--- EXERCISE ---
Every record must appear in your copy exactly as written, with no pictures.

══ TASK INPUT

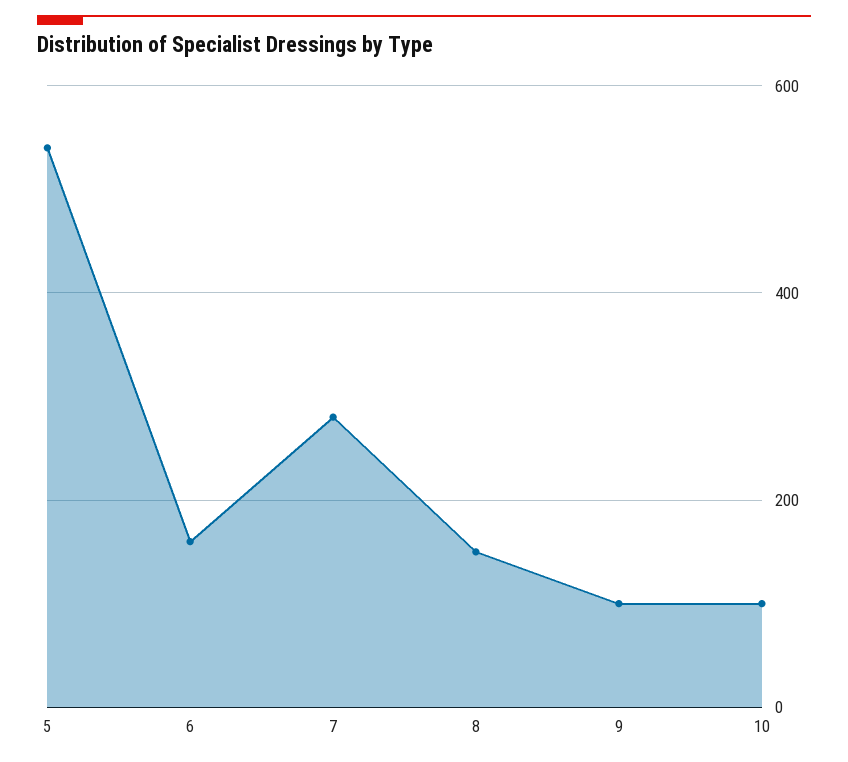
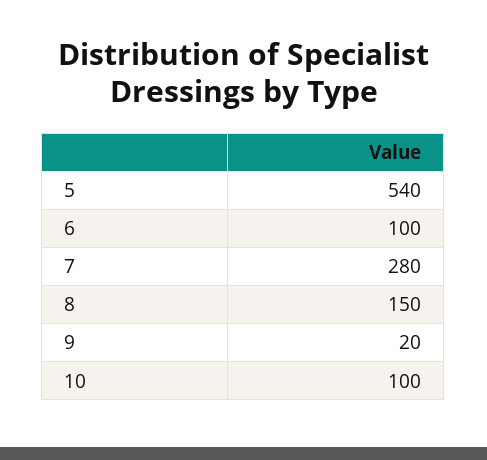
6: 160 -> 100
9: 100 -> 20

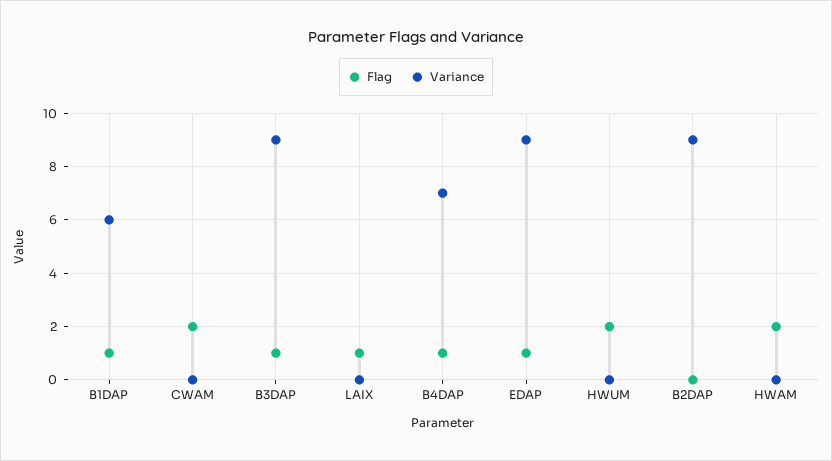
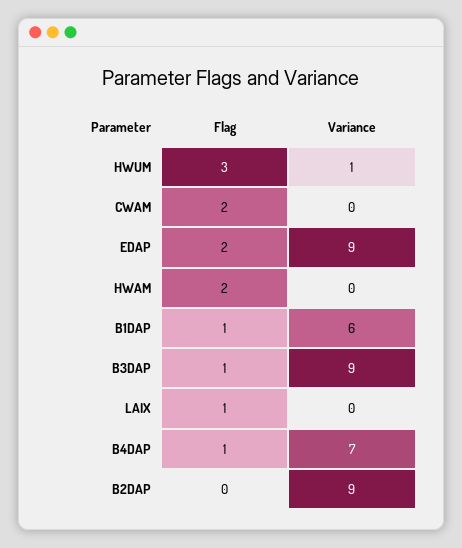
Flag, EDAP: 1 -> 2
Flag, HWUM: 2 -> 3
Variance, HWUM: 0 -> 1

════

--- TASK ANSWER ---
6: 160 -> 100
9: 100 -> 20

Flag, EDAP: 1 -> 2
Flag, HWUM: 2 -> 3
Variance, HWUM: 0 -> 1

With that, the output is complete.